What's the solution? Certainly not changing operators. They all will show you
similar trait, worse or so. I think drag them to a court of law. But most
probably you won't. You don't have time, neither do you have enthusiasm for
it. It seems to be a very very huge investment of time, effort and headache
for such a small return and neither the government and the law of our country
are exactly consumer friendly. And they(Airtel and elk) know this.

There's a misconception in the air that whatever costly and erratic
they(Airtel) are their services are best. That is simply not true. It's just a
successful marketing ploy they were able to pull. And it worked. Even being
the costliest and having worst customer service(I can confirm that) they enjoy
sort of a status that they are better ones.

About the rest, as someone else has commented on your site -

\- _Don't ever take a postpaid connection_. Never ever. Well, of course until
you are a millionaire and you don't give a damn how much you are charged all.
Postpaid connection is a lot costlier than prepaid for the mid and low tier
usage segment.

\- You might not like this one - but do not blame them for misinformation,
everything is given on Internet and are provided to when asked for that.
Research your own shit. Like cost and all. I had learned it hard way too, just
like you but I d not rely on them now. I wrote 4 emails to them when I changed
one 3G voucher to another. Wanted to make sure. When they said they will call
I told them you can call but in that case _I will record that call as I won't
have a email record of your promises and assurances and if you f_ _k up I'll
sue the shit out of you". It worked and they immediately replied to my
queries.

\- When in problem. Visit an Airtel store and lodge a complaint there and get
a receipt and threaten to file a complaint with law if not resolved soon. Mean
it. It they don't fix it, file the complaint. We usually feal the heat when we
face the problem but leave it someone more crusading than us and everybody
thinks the same. I had them once pay me my INR 500+ prepaid balance back they
deducted unlawfully and INR 3500 in damages just using
<http://www.core.nic.in>. It works, you have to try.

\- People who show up at home in Bangalore to take your docs do not (almost
always) know anything other than Kannada. That is because that job is very low
paying and they can't hire a person who commands a higher salary to that job.
Same story with Citibank or any bank or broadband provider et al. You can't do
anything about that other than, again, visiting a store.

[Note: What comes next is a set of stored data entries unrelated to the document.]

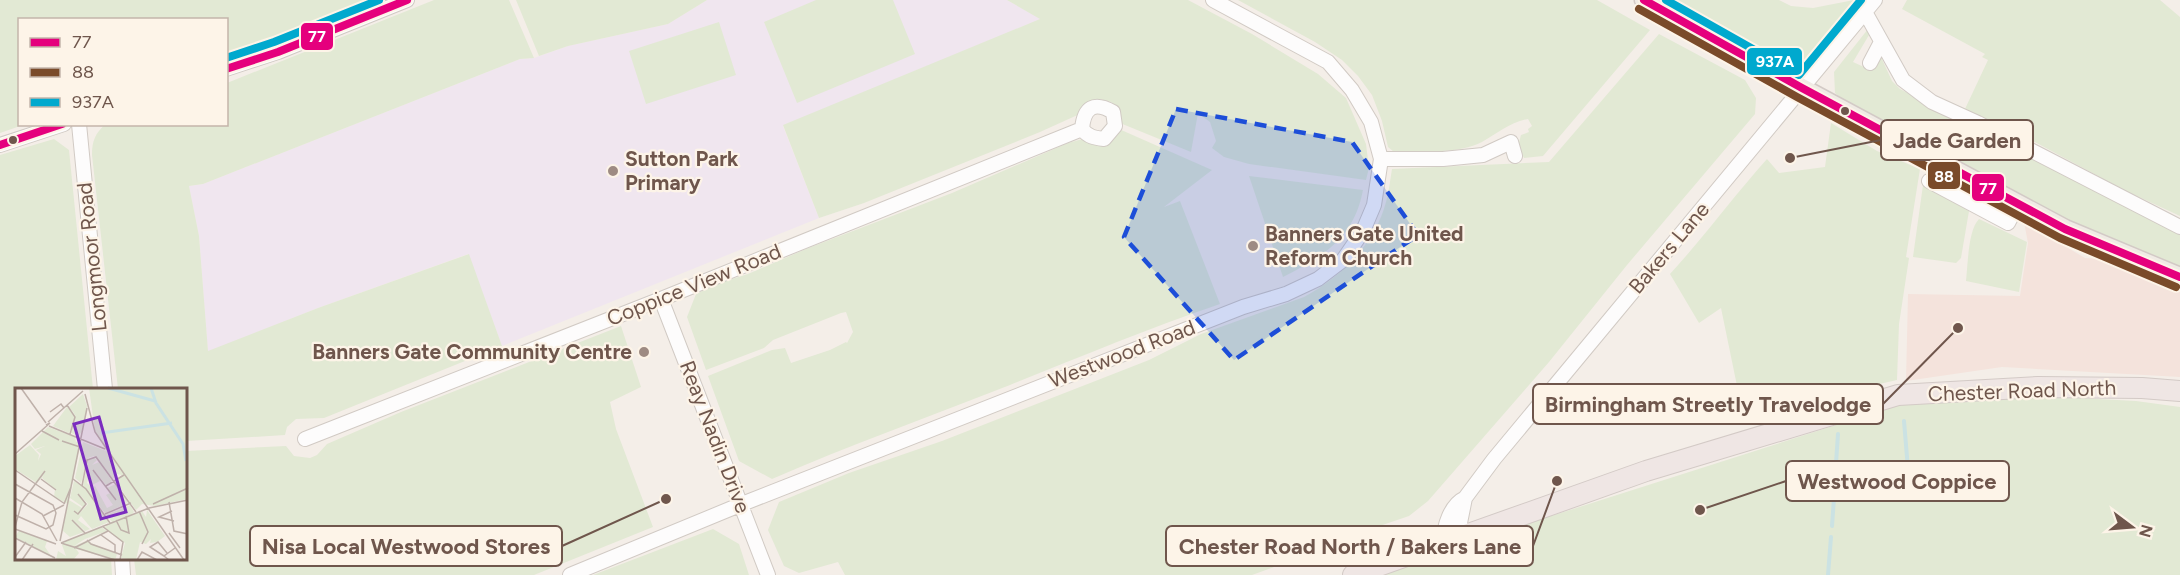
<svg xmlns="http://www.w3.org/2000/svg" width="2180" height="575" font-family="Figtree,sans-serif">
	<rect width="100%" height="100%" fill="#f4eee8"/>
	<path fill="#f4e3dc" d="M 2024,222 L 2085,258 L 2101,259 L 2180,289 L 2180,377 L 2002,367 L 1906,381 L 1908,294 L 2020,296 L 2028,243 Z"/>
	<path fill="#f0e6ef" d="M 707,0 L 1007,0 L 1041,19 L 783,126 L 819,218 L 502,346 L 468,254 L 318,308 L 208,352 L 199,236 L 189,186 L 203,184 L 520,59 L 534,58 L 568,46 L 668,24 Z"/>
	<path fill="#e2e9d4" d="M 0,0 L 375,0 L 227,58 L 226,20 L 20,20 L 20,124 L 23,125 L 0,133 Z
		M 434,0 L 509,0 L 534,58 L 520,59 L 203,184 L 189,186 L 199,236 L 208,351 L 318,308 L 469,254 L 502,346 L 324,418 L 296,419 L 287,427 L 285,435 L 186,441 L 186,389 L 118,389 L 92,155 C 92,141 95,133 106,124 L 226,124 L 227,83 Z
		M 516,0 L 707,0 L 668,24 L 568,46 L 539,56 Z
		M 816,0 L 893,0 L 915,54 L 797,103 L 764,22 Z
		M 1007,0 L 1188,0 L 1252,34 L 1318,74 L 1346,98 L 1366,144 L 1369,168 L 1366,180 L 1249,164 L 1224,157 L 1212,148 L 1216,141 L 1210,122 L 1198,113 L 1191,152 L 1120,123 L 1119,113 L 1116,106 L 1111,102 L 1100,99 L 1090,102 L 1082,113 L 1040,132 L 864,203 L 819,218 L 783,125 L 1040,19 Z
		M 1238,0 L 1597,0 L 1650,30 L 1543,156 L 1524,158 L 1518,146 L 1521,135 L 1529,132 L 1528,129 L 1532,126 L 1528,119 C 1510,122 1497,134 1482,142 C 1460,154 1419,151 1394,152 L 1388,147 L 1382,121 L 1372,95 L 1358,76 L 1342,60 L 1315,42 Z
		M 1667,0 L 1779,0 L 1791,6 L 1813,8 L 1854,0 L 1800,65 L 1793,68 Z
		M 1907,0 L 2160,0 L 2180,17 L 2180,216 L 2124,190 L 2022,135 L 1965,109 L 1988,60 L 1982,57 L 1985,54 L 1902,9 Z
		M 719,22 L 736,75 L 646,104 L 629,51 Z
		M 1868,29 L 1869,35 L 1853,62 L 1864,67 L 1870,56 L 1880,55 L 1892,81 L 1900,89 L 1972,127 L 1955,162 L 1846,102 L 1835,93 L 1834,72 Z
		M 1659,34 L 1745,80 L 1756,98 L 1755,114 L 1627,265 L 1549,362 L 1428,501 L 1409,516 L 1353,535 L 1305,556 L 1252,575 L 845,575 L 838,562 L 799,573 L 784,566 L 768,530 L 779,502 L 849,473 L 942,441 L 1149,360 L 1201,334 L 1304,297 C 1341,277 1375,244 1386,202 C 1389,192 1390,180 1392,169 L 1549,162 Z
		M 1831,123 L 1877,151 L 1920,169 L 1906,257 L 1909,258 L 1899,324 L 1897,380 L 1743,415 L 1721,308 L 1699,323 L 1670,274 C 1704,237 1733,197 1767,159 L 1779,173 L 1825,167 Z
		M 1119,129 L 1212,170 L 1164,207 L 1180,201 L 1220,304 C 1149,328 1080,357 1010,385 C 931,416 850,445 772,479 L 739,461 L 708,376 L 772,350 L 785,348 L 791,363 L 830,350 L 846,342 L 847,343 L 853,332 L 846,312 L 841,313 L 773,340 L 764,348 L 706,370 L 687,317 L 696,294 L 719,283 L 748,274 L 806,249 L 952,193 L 1068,143 Z
		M 1976,129 L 2180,232 L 2180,270 L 2084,230 L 1957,163 Z
		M 54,139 L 69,150 L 93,389 L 16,389 L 16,558 L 111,559 L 112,575 L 0,575 L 0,155 Z
		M 1249,176 L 1363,190 C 1354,238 1324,256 1283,277 Z
		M 1923,185 L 1969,211 L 1961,258 L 1956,263 L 1913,257 Z
		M 1979,219 L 2027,242 L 2019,292 L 1966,281 C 1968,264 1968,230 1979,219 Z
		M 621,326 L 641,387 L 610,402 L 616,429 L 653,527 L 534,575 L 136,575 L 134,559 L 186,558 L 186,451 L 286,446 L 294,456 L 310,458 L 317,455 L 327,444 L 401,412 Z
		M 2021,395 L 2136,401 L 2180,407 L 2180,575 L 1379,575 L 1451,548 L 1902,404 Z
		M 713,529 L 739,544 L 749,575 L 593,575 Z"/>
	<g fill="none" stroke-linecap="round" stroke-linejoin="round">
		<path stroke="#cbe2e3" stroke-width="4" d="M 1904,421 L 1908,469
			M 1834,493 L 1838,434
			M 1832,526 L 1834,498
			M 1828,575 L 1831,537"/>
		<g stroke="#d1cac4" stroke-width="16">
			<path id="minor" d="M 1865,12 L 1903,80 L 1932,102 L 1978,123 L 2180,227
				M 1870,63 L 1881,42
				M 226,69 L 278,52 L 407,0
				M 79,124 L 105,389
				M 0,145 L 64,124
				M 1381,159 L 1443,159 L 1483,155 L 1511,142 L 1515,156
				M 1929,181 L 2008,223 L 2018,204
				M 661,299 L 768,575
				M 305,439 L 661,299 L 1082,129 C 1088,137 1095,138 1104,139 L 1115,126 L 1113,112 C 1094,101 1084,107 1082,129
				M 1463,535 L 1460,523 L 1465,498
				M 1443,542 C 1444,527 1450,505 1465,498 L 1494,459 L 1875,0
				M 122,558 L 123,575
				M 570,575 L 742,504 L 1243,307 L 1286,294 L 1318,279 L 1343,260 L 1363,231 L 1374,205 L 1381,159 L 1371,122 L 1352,90 L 1328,62 L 1213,0"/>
		</g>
		<g stroke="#d3cac6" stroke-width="21">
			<path id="major" d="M 1644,0 L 1802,88 L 2065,229 L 2180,277"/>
		</g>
		<g stroke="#d3cac6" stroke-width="22">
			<path id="highway" d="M 1353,575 L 1646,471 L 1898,395 L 2038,387 L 2142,388 L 2180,391"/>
		</g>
		<use href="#minor" stroke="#fdfcfc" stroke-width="14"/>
		<use href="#major" stroke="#f0ebe5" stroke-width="18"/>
		<use href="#highway" stroke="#efe6e4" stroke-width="20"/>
		<g stroke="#fdf4e8" stroke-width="12">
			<path id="bus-1" d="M 1644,0 L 1802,88 L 2065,229 L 2180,277
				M 226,69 L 278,52 L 407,0
				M 0,145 L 62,124"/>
		</g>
		<g stroke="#fdf4e8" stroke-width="12">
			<path id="bus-2" d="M 1639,9 L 1797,97 L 2060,238 L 2176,287"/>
		</g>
		<g stroke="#fdf4e8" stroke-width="12">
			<path id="bus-3" d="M 1666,0 L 1799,75 L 1861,0
				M 226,58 L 274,42 L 379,0"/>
		</g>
		<use href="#bus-1" stroke="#e5007d" stroke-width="8"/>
		<use href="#bus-2" stroke="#7a4b2a" stroke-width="8"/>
		<use href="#bus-3" stroke="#00a9ce" stroke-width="8"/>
	</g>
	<path fill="#1d4ed8" fill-opacity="0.2" stroke="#1d4ed8" stroke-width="4.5" stroke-dasharray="12 8" stroke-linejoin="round" d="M 1176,109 L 1352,142 L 1418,235 L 1234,360 L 1124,237 Z"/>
	<g fill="#6f564c" stroke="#fdf4e8" stroke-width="2">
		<circle cx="1845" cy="111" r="5"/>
		<circle cx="13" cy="140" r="5"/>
	</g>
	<g fill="#9e8b83" stroke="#fdf4e8" stroke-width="2">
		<circle cx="613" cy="171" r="6"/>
		<circle cx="1253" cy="246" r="6"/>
		<circle cx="644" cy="352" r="6"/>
	</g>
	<g text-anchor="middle" stroke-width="4.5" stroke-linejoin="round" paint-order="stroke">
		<g font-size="21" font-weight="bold" fill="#6f564c" stroke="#fdf4e8" text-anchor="start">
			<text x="625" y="166">Sutton Park<tspan x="625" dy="24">Primary</tspan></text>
			<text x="1265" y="241">Banners Gate United<tspan x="1265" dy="24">Reform Church</tspan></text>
			<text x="632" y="359" text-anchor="end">Banners Gate Community Centre</text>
		</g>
		<g font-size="21" fill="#6f564c" stroke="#fdf4e8">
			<text transform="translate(1669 248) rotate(-50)" y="7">Bakers Lane</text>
			<text transform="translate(92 257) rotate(-96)" y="7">Longmoor Road</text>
			<text transform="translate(694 285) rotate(-22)" y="7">Coppice View Road</text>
			<text transform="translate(1122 354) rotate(-21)" y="7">Westwood Road</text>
			<text transform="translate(2022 391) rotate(-2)" y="7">Chester Road North</text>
			<text transform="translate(715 437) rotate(69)" y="7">Reay Nadin Drive</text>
		</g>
	</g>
	<g transform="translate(15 388)">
		<rect width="172" height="172" fill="#f4eee8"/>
		<path d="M 74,0 L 172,0 L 172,111 L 140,118 L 127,116 L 121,122 L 100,93 L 107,87 L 101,86 L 98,91 L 79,68 L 73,70 L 66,95 L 60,90 L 68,54 L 91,63 L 80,43 ZM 68,6 L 72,18 L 67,44 L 63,48 L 56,45 L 60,32 L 54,45 L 38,38 L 52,19 L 61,28 L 54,19 ZM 33,39 L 60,49 L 61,54 L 66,52 L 54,112 L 67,120 L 63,127 L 73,116 L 63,105 L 71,115 L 68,119 L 55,110 L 59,93 L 71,101 L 94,134 L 77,141 L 66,128 L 63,132 L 75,141 L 70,143 L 57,131 L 69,144 L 55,149 L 47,142 L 53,116 L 39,109 L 40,101 L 27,90 L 29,87 L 22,95 L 0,81 L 0,68 L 15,57 L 24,67 L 23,73 L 26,66 L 21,62 L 30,58 L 20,61 L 16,56 ZM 79,70 L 82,72 L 77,77 L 84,74 L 97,93 L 91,97 L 78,81 L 85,93 L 77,97 L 74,86 L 72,95 L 78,101 L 80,98 L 92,120 L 98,117 L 91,107 L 95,105 L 92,100 L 101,96 L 115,114 L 90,125 L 68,98 L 73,72 ZM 115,117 L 119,124 L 116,127 L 127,123 L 131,129 L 132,122 L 150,148 L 142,154 L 135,155 L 136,151 L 131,156 L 125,154 L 121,172 L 106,170 L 110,155 L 89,140 L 97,134 L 91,127 ZM 86,139 L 92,143 L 70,151 L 59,158 L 71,153 L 102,166 L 100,172 L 61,161 L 64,165 L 58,172 L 41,172 L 43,163 L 51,168 L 47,157 L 51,153 ZM 4,143 L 32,153 L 30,159 L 36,168 L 0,149 Z" fill="#e2e9d4"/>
		<path fill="none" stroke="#cbe2e3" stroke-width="3" d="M 93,0 L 140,13M 136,0 L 141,15 L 168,56 L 171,73M 86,45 L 157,35"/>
		<path fill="none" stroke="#bfb1aa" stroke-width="1.5" d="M 6,0 L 31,35M 70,6 L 80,44 L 169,172M 52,17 L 60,29 L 55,46M 35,24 L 46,16 L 49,20M 33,34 L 68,3M 34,38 L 90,61M 27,43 L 44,52M 47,53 L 65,59M 0,66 L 35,35 L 31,37M 0,82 L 50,116M 78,82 L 101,112M 26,91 L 41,102M 58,91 L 71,101 L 95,135M 0,96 L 38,117 L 41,125 L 38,137 L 31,141 L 0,127M 67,98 L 72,72 L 81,69 L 121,124M 91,98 L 109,87M 0,110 L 27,126 L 42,153M 154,114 L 159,143 L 173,146M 49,116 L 56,99M 138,116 L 173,100M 59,123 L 63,126 L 71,116 L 63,106M 124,123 L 133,144 L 127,156M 157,123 L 144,129 L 159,133M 90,126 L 116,115M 28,128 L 49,117M 57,132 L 70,145M 101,132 L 106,142 L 114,145 L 111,128M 87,138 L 108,154 L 105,172M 0,139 L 7,114 L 30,83M 0,141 L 41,156M 154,145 L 165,160M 86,147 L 100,157 L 100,165M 0,150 L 40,170M 72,152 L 76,156 L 107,167M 45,153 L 72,20M 46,155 L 134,120 L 173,112M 46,155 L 100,172M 59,160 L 93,143M 149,168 L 135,159 L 143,154 L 152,165M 0,169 L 11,154M 7,172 L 18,156M 122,172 L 127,164 L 142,172M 154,172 L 149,168 L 160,160"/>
		<path fill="#7b2cbf" fill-opacity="0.15" stroke="#7b2cbf" stroke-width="3" d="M 84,29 L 111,124 L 86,131 L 59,36 Z"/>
		<rect width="172" height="172" fill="none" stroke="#6f564c" stroke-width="3"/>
	</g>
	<path fill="none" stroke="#6f564c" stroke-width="2" d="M1790 158L1881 140M1958 328L1883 404M1700 510L1786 481M1557 481L1533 546M666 499L562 546"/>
	<g fill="#6f564c" stroke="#fdf4e8" stroke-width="2">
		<circle cx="1790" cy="158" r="6"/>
		<circle cx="1958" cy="328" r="6"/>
		<circle cx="1700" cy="510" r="6"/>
		<circle cx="1557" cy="481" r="6"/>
		<circle cx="666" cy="499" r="6"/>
	</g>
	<g fill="#fdf4e8" stroke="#6f564c" stroke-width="2">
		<rect x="1881" y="120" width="152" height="40" rx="6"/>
		<rect x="1533" y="384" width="350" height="40" rx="6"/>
		<rect x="1786" y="461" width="223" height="40" rx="6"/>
		<rect x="1166" y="526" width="367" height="40" rx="6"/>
		<rect x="250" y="526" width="312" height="40" rx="6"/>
	</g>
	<g font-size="22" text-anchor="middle" font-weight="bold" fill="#6f564c">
		<text x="1957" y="148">Jade Garden</text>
		<text x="1708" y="412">Birmingham Streetly Travelodge</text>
		<text x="1897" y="489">Westwood Coppice</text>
		<text x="1350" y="554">Chester Road North / Bakers Lane</text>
		<text x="406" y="554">Nisa Local Westwood Stores</text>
	</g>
	<g stroke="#fdf4e8" stroke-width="2">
		<rect x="300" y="22" width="34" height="29" rx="6" fill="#e5007d"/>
		<rect x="1746" y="47" width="57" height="29" rx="6" fill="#00a9ce"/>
		<rect x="1927" y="161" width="34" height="29" rx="6" fill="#7a4b2a"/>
		<rect x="1971" y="173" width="34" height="29" rx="6" fill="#e5007d"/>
	</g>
	<g font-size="16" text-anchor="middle" font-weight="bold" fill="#fff">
		<text x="317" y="42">77</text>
		<text x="1775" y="67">937A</text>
		<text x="1944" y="182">88</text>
		<text x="1988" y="194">77</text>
	</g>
	<rect x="18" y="18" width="210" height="108" fill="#fdf4e8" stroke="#c4b5aa" stroke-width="1.5"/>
	<rect x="30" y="38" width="30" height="9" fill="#e5007d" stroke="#c4b5aa" stroke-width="1.5"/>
	<text x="72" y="48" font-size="18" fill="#6f564c">77</text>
	<rect x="30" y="68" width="30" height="9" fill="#7a4b2a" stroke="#c4b5aa" stroke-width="1.5"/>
	<text x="72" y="78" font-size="18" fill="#6f564c">88</text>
	<rect x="30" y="98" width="30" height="9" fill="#00a9ce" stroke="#c4b5aa" stroke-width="1.5"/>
	<text x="72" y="108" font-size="18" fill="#6f564c">937A</text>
	<g transform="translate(2132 527) rotate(106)" stroke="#fdf4e8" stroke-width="4.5" paint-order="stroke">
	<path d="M0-4.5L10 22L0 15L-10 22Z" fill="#6f564c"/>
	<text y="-9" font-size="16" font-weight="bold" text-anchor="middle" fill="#6f564c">N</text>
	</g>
</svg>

-Their customer care executives are plain evil. Earlier I thought even they have a tough job. Hell, if it is change it. They are simply incompetent lazy ba_ __ _ds. Play with them. Don't loose your head make them loose it. When I get a credit card or loan call I make them explain everything to me for about 10-20 minutes while I am coffee machine in office or reviewing some code or so and then in the end when they ask when to send_ the bank person* I tell them I am not interested at all and I just liked their voice and felt like taking. Believe me my number of those calls dwindled. DND registration didn't work.

\- Calculate the amount you might have saved(if at all) while on roaming on an
Indian connection prepaid or postpaid. You can't. You are better off with
those international SIMs and VoIP providers. Use your prepaid number just to
receive missed calls(don't pick) and SMS(don't reply). Doesn't cost a thing.
And then reply from other sources according to number priority. Or reply
anyway, doesn't cost more than 1-2 INR per minute. Done this in Korea for long
and plan to do the same on my Euro trip.